(Stored data entries)
▬▬▬▬▬▬▬▬▬▬

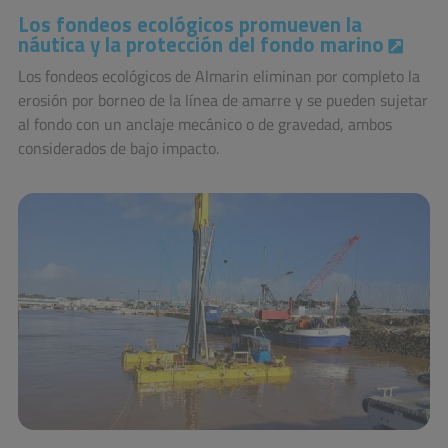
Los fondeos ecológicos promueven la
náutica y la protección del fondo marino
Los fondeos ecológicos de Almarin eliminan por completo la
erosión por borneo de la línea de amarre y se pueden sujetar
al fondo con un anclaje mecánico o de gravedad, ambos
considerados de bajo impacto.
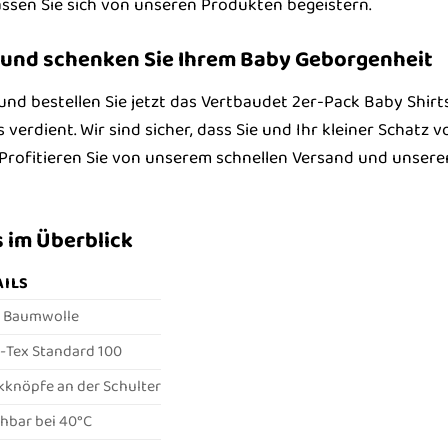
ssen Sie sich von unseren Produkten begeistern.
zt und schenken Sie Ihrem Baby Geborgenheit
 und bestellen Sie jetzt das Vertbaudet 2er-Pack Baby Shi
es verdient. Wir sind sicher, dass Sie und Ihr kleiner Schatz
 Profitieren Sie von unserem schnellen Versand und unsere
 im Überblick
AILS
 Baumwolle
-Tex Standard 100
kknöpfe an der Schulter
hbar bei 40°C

▬▬▬▬▬▬▬▬▬▬

What you return must match, character for character, the lines above from the one with "erosión por borneo" through the one with "es verdient. Wir", minus any pictures.

- _RESULT_
erosión por borneo de la línea de amarre y se pueden sujetar
al fondo con un anclaje mecánico o de gravedad, ambos
considerados de bajo impacto.
ssen Sie sich von unseren Produkten begeistern.
zt und schenken Sie Ihrem Baby Geborgenheit
 und bestellen Sie jetzt das Vertbaudet 2er-Pack Baby Shi
es verdient. Wir sind sicher, dass Sie und Ihr kleiner Schatz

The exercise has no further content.